> _BRIEF_:
From the entries below, extract every line that includes the word "request".

> _TASK MATERIAL_:
»»
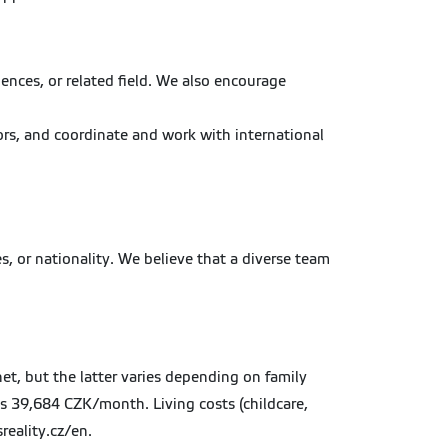
ences, or related field. We also encourage
ors, and coordinate and work with international
s, or nationality. We believe that a diverse team
t, but the latter varies depending on family
as 39,684 CZK/month. Living costs (childcare,
reality.cz/en.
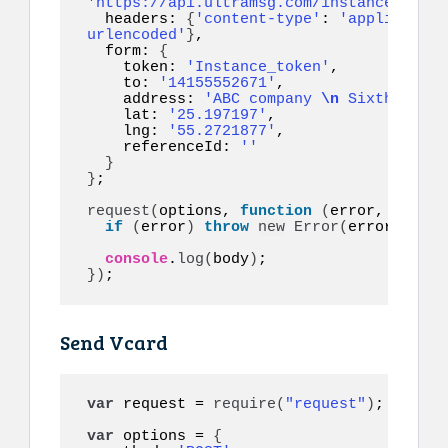
'https://api.ultramsg.com/instance1150/m
  headers: 
{
'content-type'
: 
'application
urlencoded'
}
,

  form: 
{
    token: 
'Instance_token'
,

    to: 
'14155552671'
,

    address: 
'ABC company 
\n
 Sixth floor
    lat: 
'25.197197'
,

    lng: 
'55.2721877'
,

    referenceId: 
''
}
}
;

request
(
options, 
function
(
error, respon
if
(
error
)
throw
new
Error
(
error
)
;

console
.
log
(
body
)
}
)
;
Send Vcard
var
 request = 
require
(
"request"
)
;

var
 options = 
{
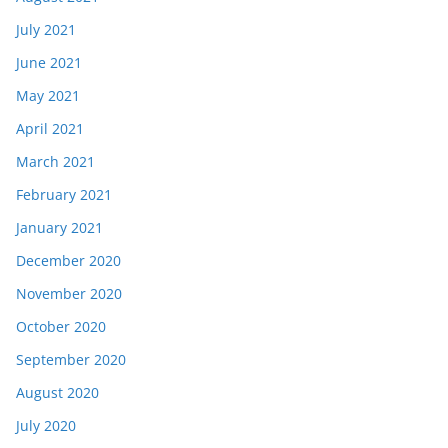
July 2021
June 2021
May 2021
April 2021
March 2021
February 2021
January 2021
December 2020
November 2020
October 2020
September 2020
August 2020
July 2020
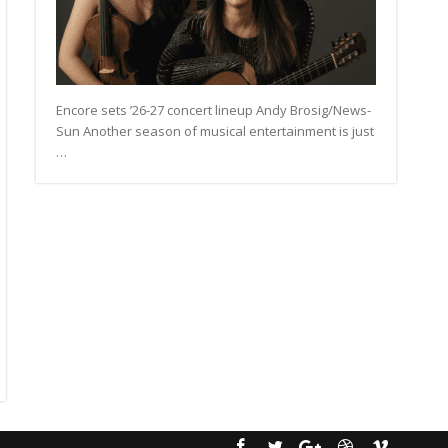
Encore sets ’26-27 concert lineup Andy Brosig/News-
Sun Another season of musical entertainment is just
…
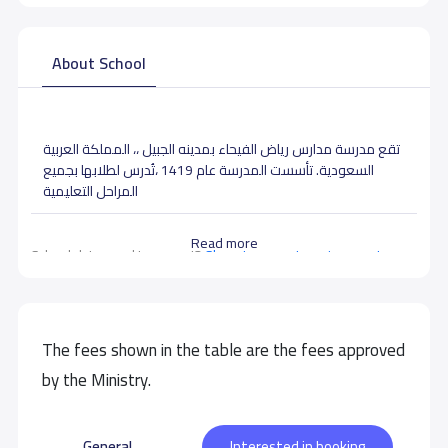
About School
تقع مدرسة مدارس رياض الفيحاء بمدينه الجبيل ،، المملكة العربية
السعودية. تأسست المدرسة عام 1419 ،تُدرس لطلابها بجميع
المراحل التعليمية
Read more
School data need to correct?
Share to correct any inaccurate
data
The fees shown in the table are the fees approved
by the Ministry.
General
Interested in booking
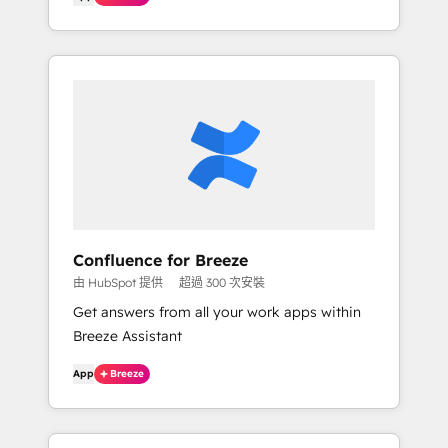
Confluence for Breeze
由 HubSpot 提供
超過 300 次安裝
Get answers from all your work apps within
Breeze Assistant
App
Breeze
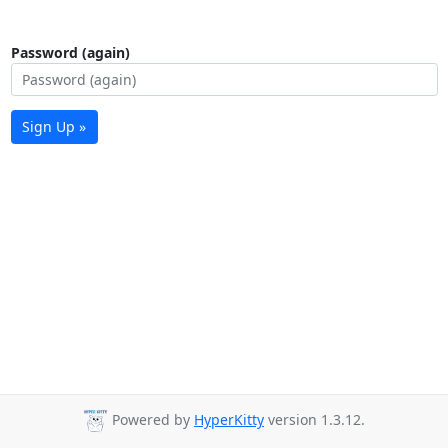
Password (again)
Sign Up »
Powered by
HyperKitty
version 1.3.12.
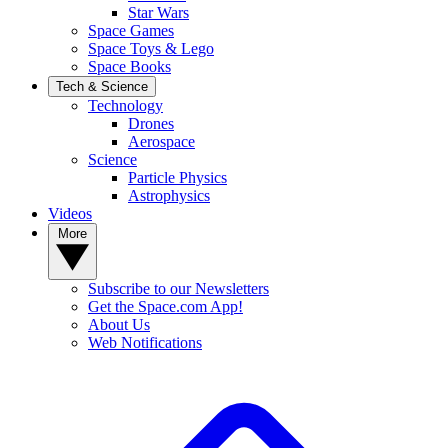
Star Wars
Space Games
Space Toys & Lego
Space Books
Tech & Science
Technology
Drones
Aerospace
Science
Particle Physics
Astrophysics
Videos
More
Subscribe to our Newsletters
Get the Space.com App!
About Us
Web Notifications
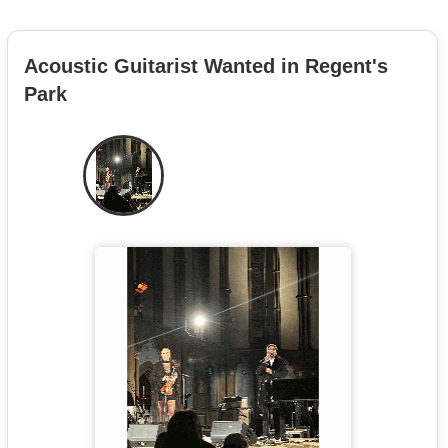
Acoustic Guitarist Wanted in Regent's
Park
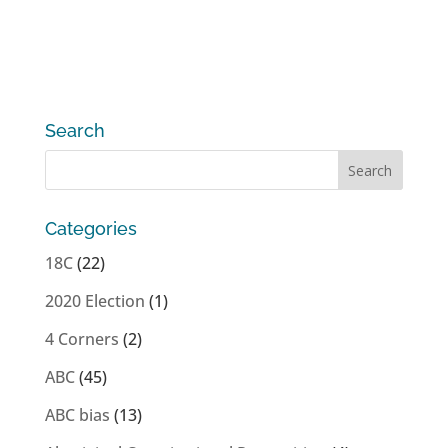
Search
Categories
18C
(22)
2020 Election
(1)
4 Corners
(2)
ABC
(45)
ABC bias
(13)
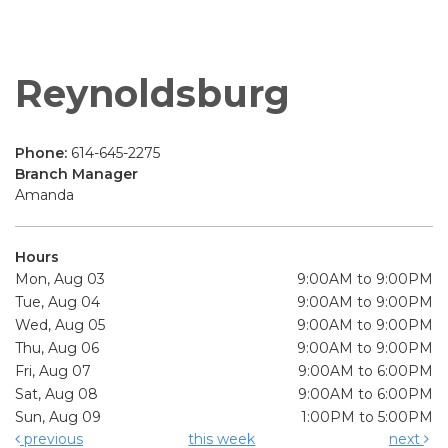
Reynoldsburg
Phone:
614-645-2275
Branch Manager
Amanda
Hours
Mon, Aug 03
9:00AM to 9:00PM
Tue, Aug 04
9:00AM to 9:00PM
Wed, Aug 05
9:00AM to 9:00PM
Thu, Aug 06
9:00AM to 9:00PM
Fri, Aug 07
9:00AM to 6:00PM
Sat, Aug 08
9:00AM to 6:00PM
Sun, Aug 09
1:00PM to 5:00PM
previous
this week
next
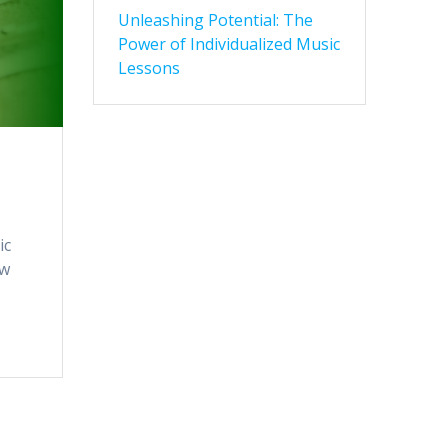
Unleashing Potential: The
Power of Individualized Music
Lessons
ic
ow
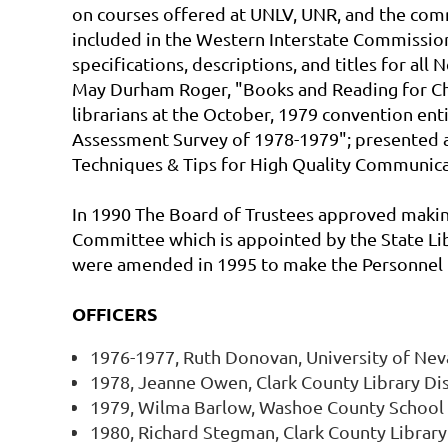
on courses offered at UNLV, UNR, and the com
included in the Western Interstate Commissio
specifications, descriptions, and titles for all
May Durham Roger, "Books and Reading for Chi
librarians at the October, 1979 convention ent
Assessment Survey of 1978-1979"; presented a 
Techniques & Tips for High Quality Communicat
In 1990 The Board of Trustees approved makin
Committee which is appointed by the State Lib
were amended in 1995 to make the Personnel 
OFFICERS
1976-1977, Ruth Donovan, University of Ne
1978, Jeanne Owen, Clark County Library Dis
1979, Wilma Barlow, Washoe County School 
1980, Richard Stegman, Clark County Library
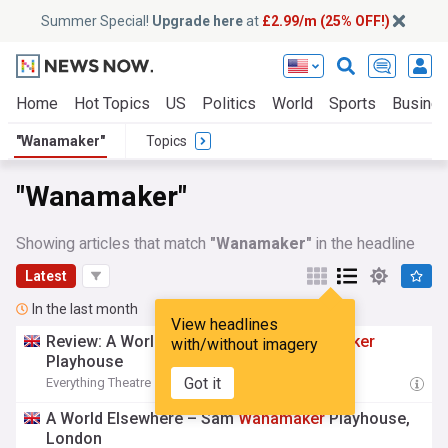
Summer Special!
Upgrade here
at
£2.99/m (25% OFF!)
Home
Hot Topics
US
Politics
World
Sports
Busine
"Wanamaker"
Topics
"Wanamaker"
Showing articles that match
"Wanamaker"
in the headline
Latest
In the last month
View headlines
Review: A World Elsewhere, Sam
Wanamaker
with/without imagery
Playhouse
Got it
Everything Theatre
02:00 Sat, 01 Aug
A World Elsewhere – Sam
Wanamaker
Playhouse,
London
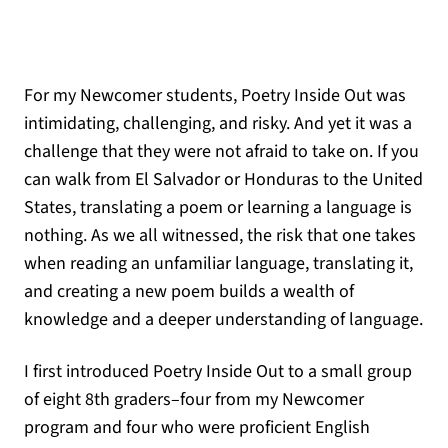
For my Newcomer students, Poetry Inside Out was
intimidating, challenging, and risky. And yet it was a
challenge that they were not afraid to take on. If you
can walk from El Salvador or Honduras to the United
States, translating a poem or learning a language is
nothing. As we all witnessed, the risk that one takes
when reading an unfamiliar language, translating it,
and creating a new poem builds a wealth of
knowledge and a deeper understanding of language.
I first introduced Poetry Inside Out to a small group
of eight 8th graders–four from my Newcomer
program and four who were proficient English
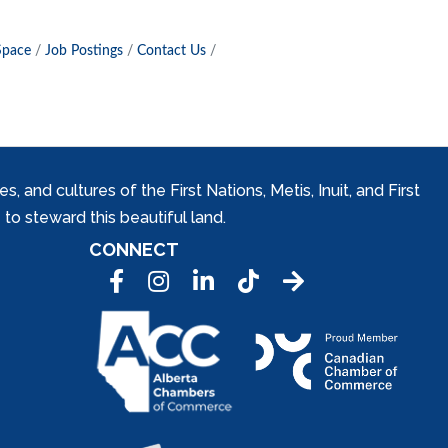
Space
Job Postings
Contact Us
and cultures of the First Nations, Metis, Inuit, and First
to steward this beautiful land.
CONNECT
Facebook
Instagram
LinkedIn
Tic Tok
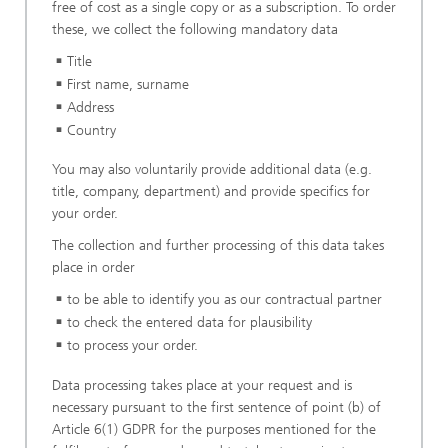
free of cost as a single copy or as a subscription. To order
these, we collect the following mandatory data
Title
First name, surname
Address
Country
You may also voluntarily provide additional data (e.g.
title, company, department) and provide specifics for
your order.
The collection and further processing of this data takes
place in order
to be able to identify you as our contractual partner
to check the entered data for plausibility
to process your order.
Data processing takes place at your request and is
necessary pursuant to the first sentence of point (b) of
Article 6(1) GDPR for the purposes mentioned for the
««
> _SOLUTION FOR THIS TASK_:
request
 request = 
"request"
Data processing takes place at your request and is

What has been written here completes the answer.